It's Raining Words by Deborah Lytton: April Theme

We have had a lot of rain in Southern California this year. A lot of rain! But when I am writing, I no longer hear the patter of raindrops on the roof or the low rumble of thunder. I hear words.
Confession: I love words. Big words and small words and words I don't even know yet. Words are the basis of our work as writers and they are our most valuable tool besides our imaginations.
The right words placed in the exact right order can take a reader from joy to fear to sorrow. Kate DiCamillo uses sparse prose to tell her stories. And it is the simplicity of her sentence structure that gives her stories their complexity. I love all her books, but my absolute favorite is The Miraculous Journey of Edward Tulane.
Image result for the journey of edward tulane
In sentences of four words or less, Ms. DiCamillo wraps a story around the reader's heart where it will remain forever.

"I'm broken. My heart is broken. Help me."
                          The Miraculous Journey of Edward Tulane, Page 149.
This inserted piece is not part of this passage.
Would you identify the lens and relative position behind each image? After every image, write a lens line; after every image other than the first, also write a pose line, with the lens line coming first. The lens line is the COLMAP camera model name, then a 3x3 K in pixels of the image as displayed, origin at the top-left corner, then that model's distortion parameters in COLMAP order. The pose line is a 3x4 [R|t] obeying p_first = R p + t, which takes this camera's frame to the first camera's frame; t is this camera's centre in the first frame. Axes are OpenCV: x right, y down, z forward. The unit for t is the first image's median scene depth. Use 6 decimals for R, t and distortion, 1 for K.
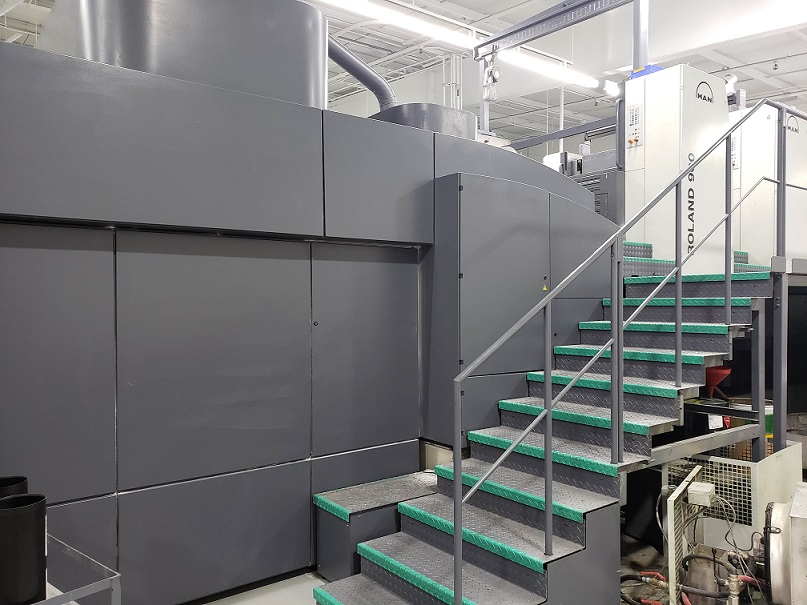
lens RADIAL K [[621.7, 0, 403.5], [0, 621.7, 302.5], [0, 0, 1]] dist [0.044937, -0.008201]
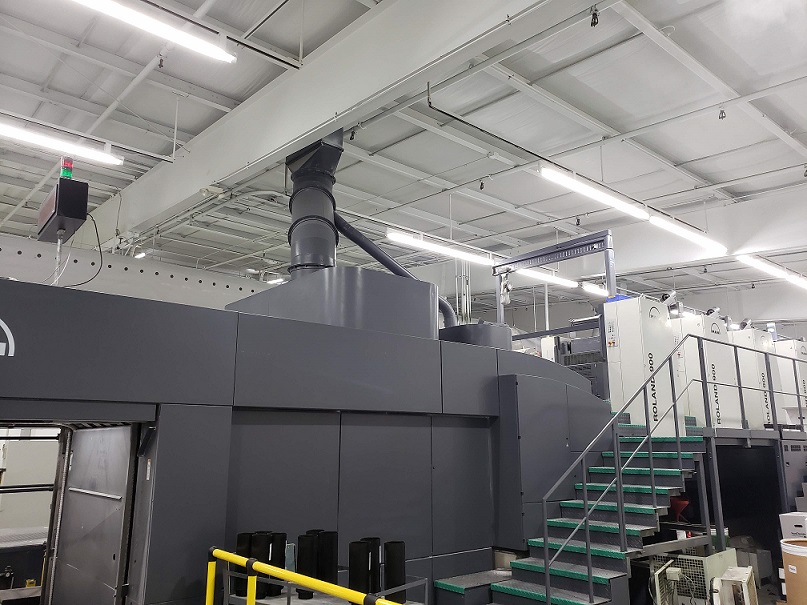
lens RADIAL K [[624.6, 0, 403.5], [0, 624.6, 302.5], [0, 0, 1]] dist [0.022591, -0.004388]
pose [[0.998930, 0.014376, 0.043965, -0.287567], [-0.004015, 0.973837, -0.227211, -0.014649], [-0.046081, 0.226792, 0.972853, -0.662448]]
"The door closed. The bell tinkled.
 And Edward was alone."
                          The Miraculous Journey of Edward Tulane, Page 177.
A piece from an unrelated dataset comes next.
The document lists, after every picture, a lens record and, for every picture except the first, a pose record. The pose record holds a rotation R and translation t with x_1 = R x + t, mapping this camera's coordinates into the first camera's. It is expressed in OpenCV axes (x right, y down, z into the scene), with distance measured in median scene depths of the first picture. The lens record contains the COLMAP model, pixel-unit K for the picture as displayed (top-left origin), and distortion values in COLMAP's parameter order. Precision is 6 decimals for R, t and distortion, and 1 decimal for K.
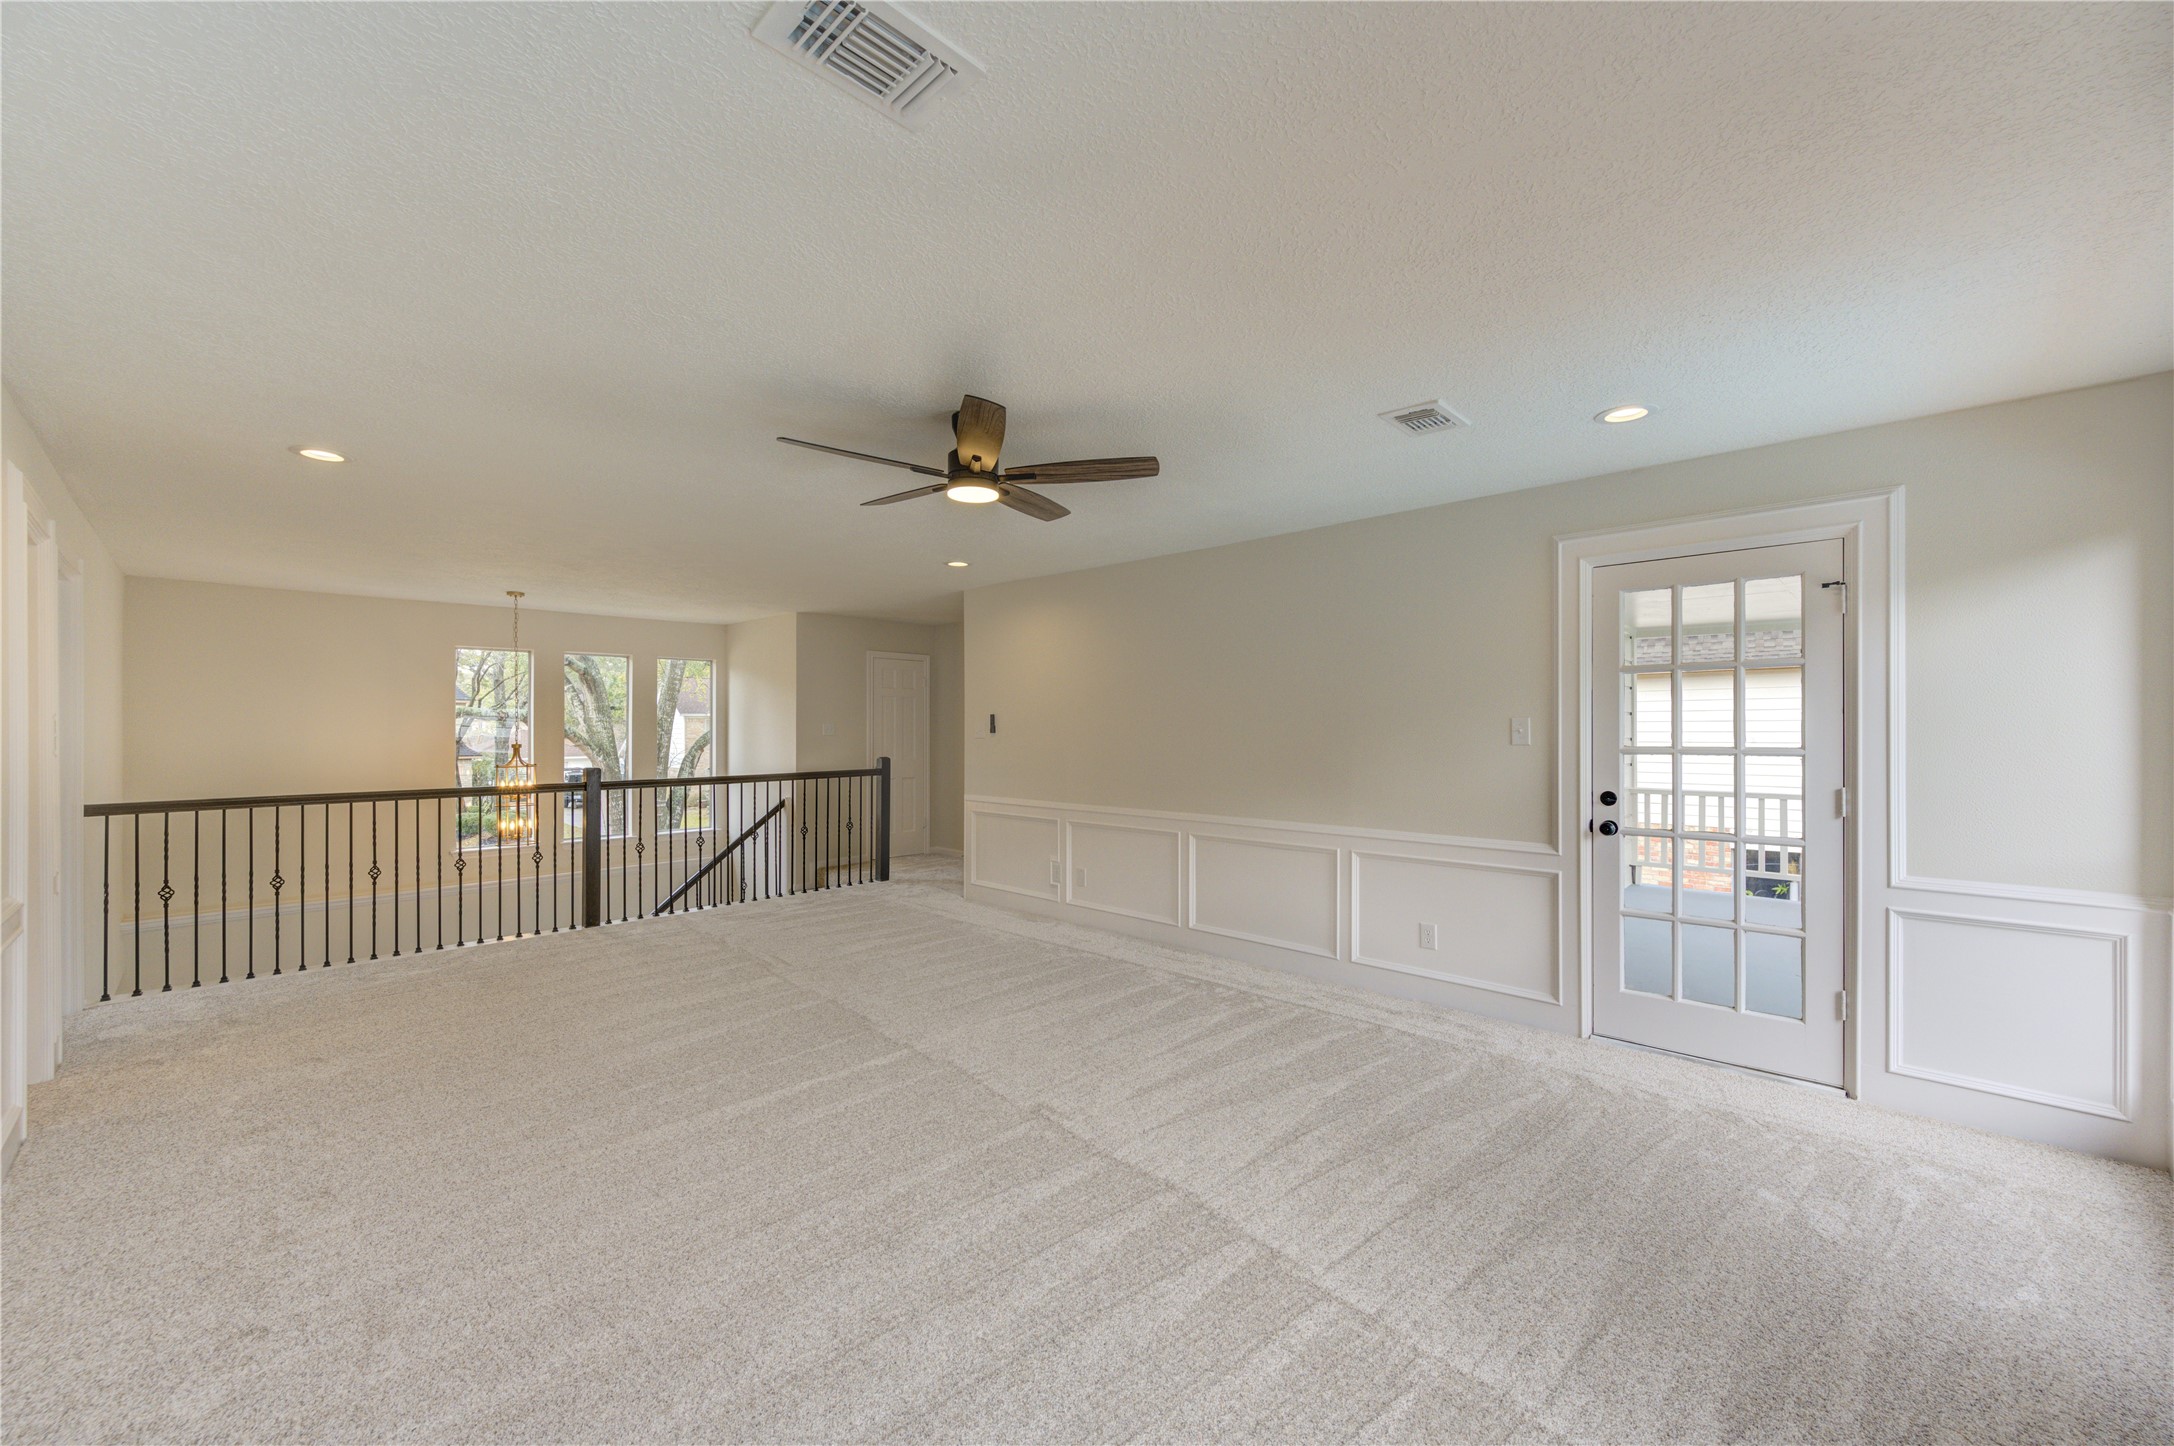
lens RADIAL K [[855.9, 0, 1095.4], [0, 855.9, 727.6], [0, 0, 1]] dist [0.002689, -0.000154]
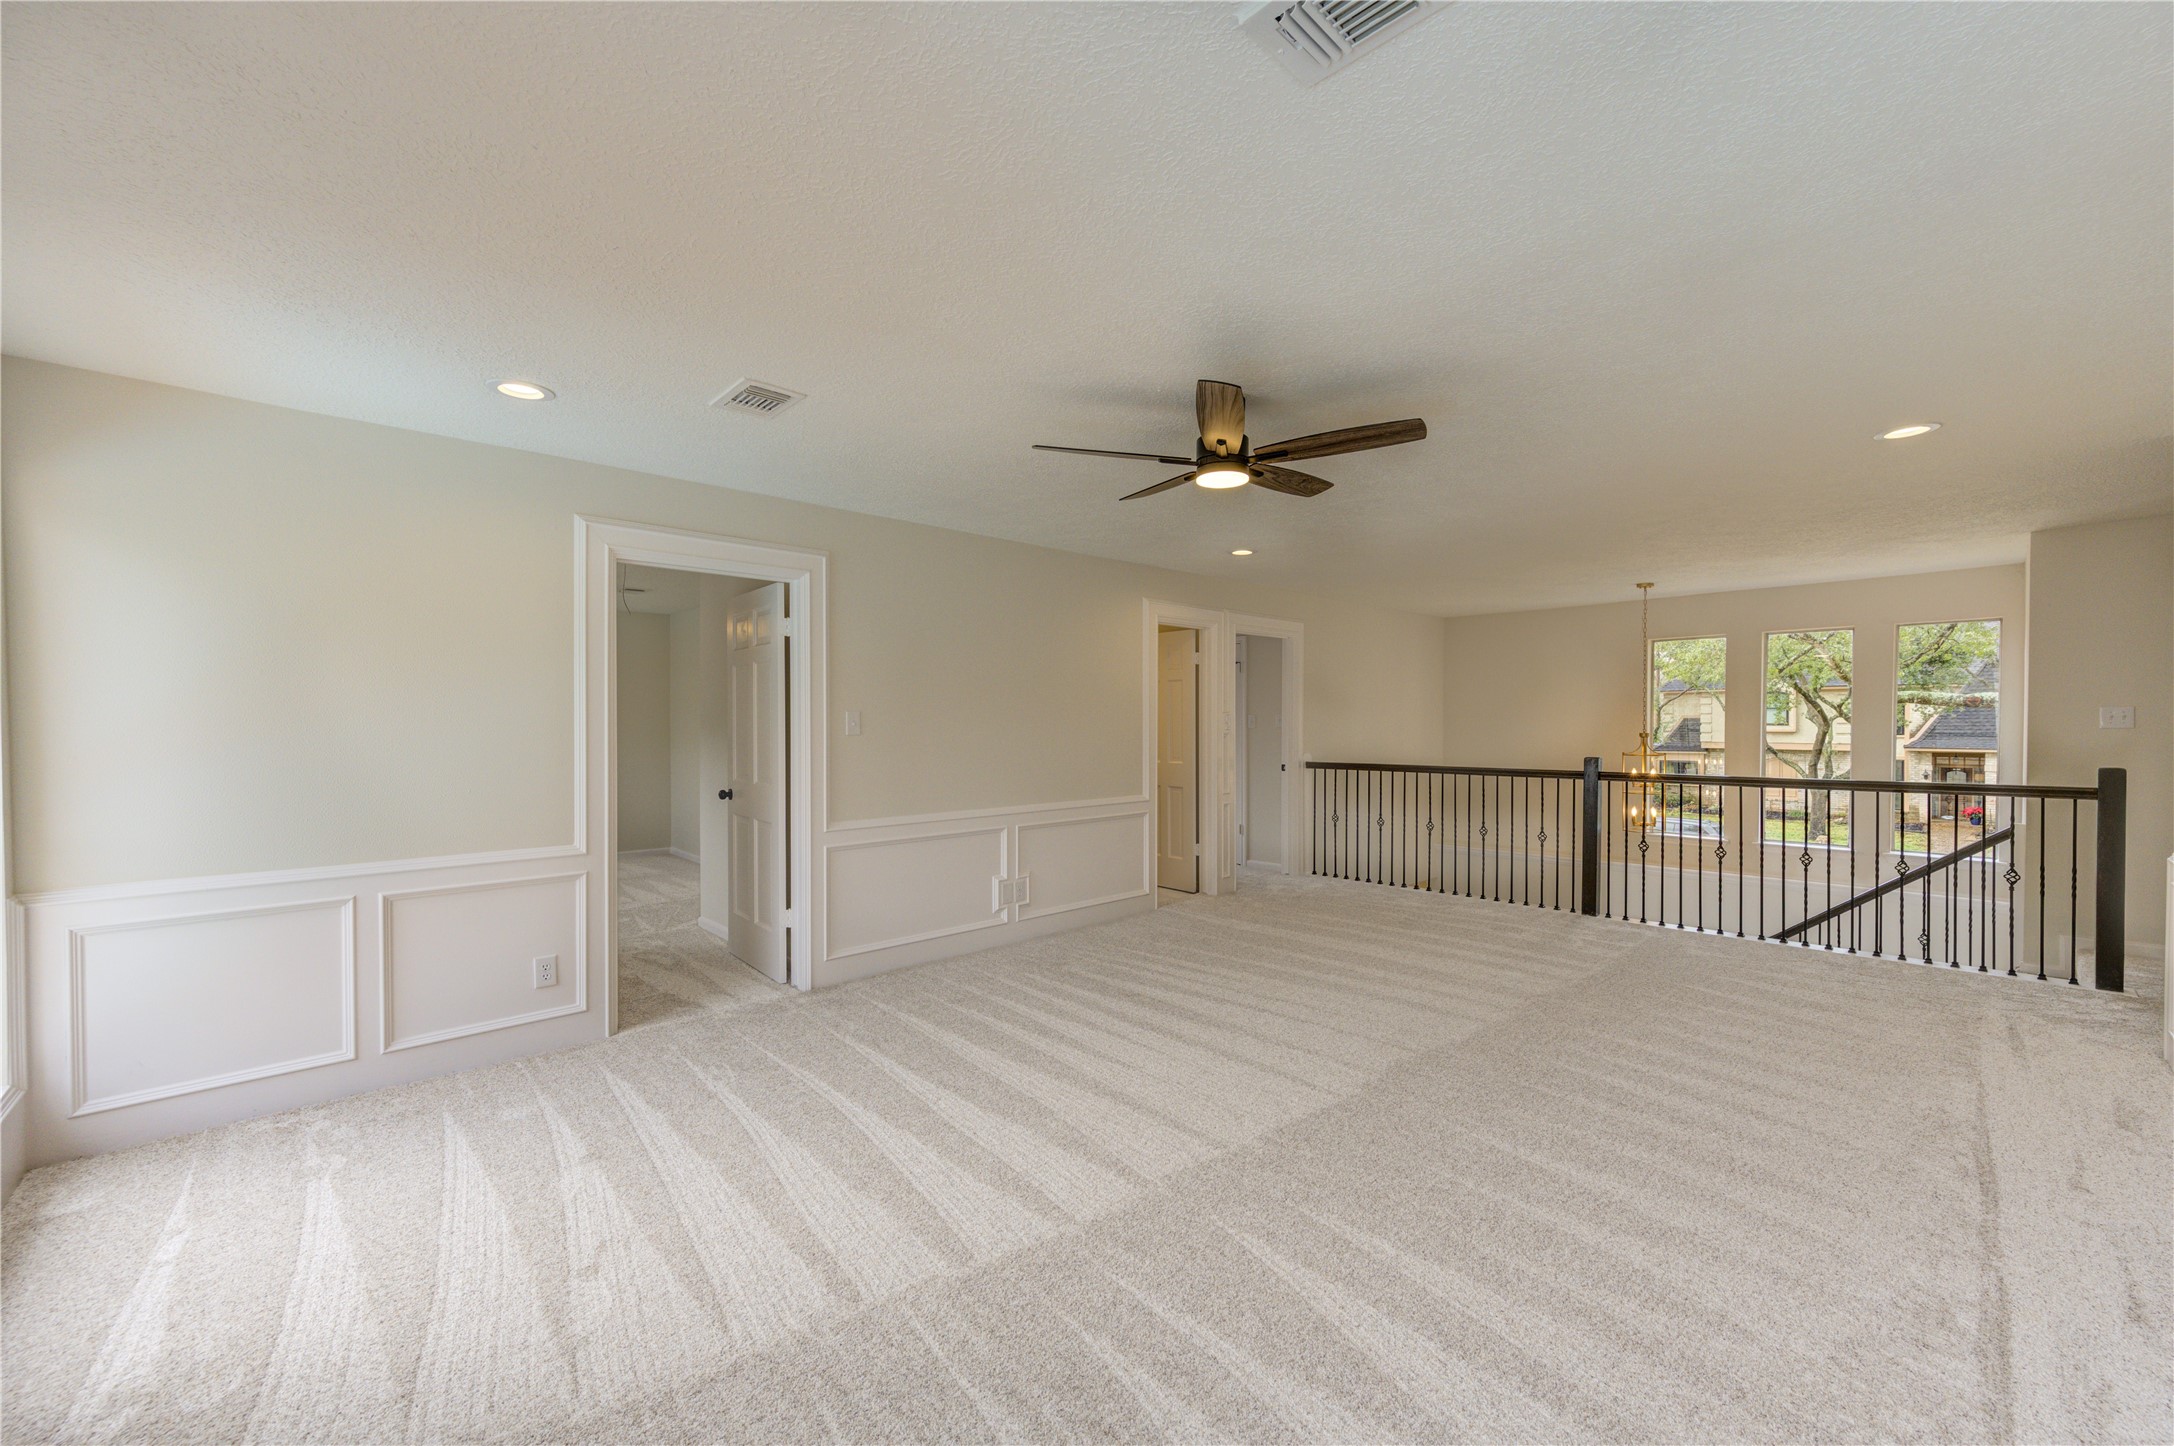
lens RADIAL K [[855.9, 0, 1095.4], [0, 855.9, 727.6], [0, 0, 1]] dist [0.002689, -0.000154]
pose [[-0.049202, 0.011655, -0.998721, 0.439203], [0.004643, 0.999924, 0.011440, -0.001708], [0.998778, -0.004074, -0.049252, 0.473227]]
Every word has an important role to play in spare prose. If it isn't essential, then it doesn't belong. I think it takes a great deal of discipline to parse sentences down to their barest form. So today, as a writing exercise, challenge yourself to write a scene using sentences of five words or less. See what you can do with the perfect four words.

Happy writing!


  1. It's a wonderful challenge to try and convey deep thought and meaning in as few words as possible. Thanks for the powerful reminder of just how important EVERY word is in our writing.

  2. This is EXACTLY what I'm attempting to do with my next MG!

  3. What great sentences from Kate DiCamillo! I've been writing a lot of poetry this month, and I'm FINALLY learning the deep truth of the adage to which I've always given lip service: less is more.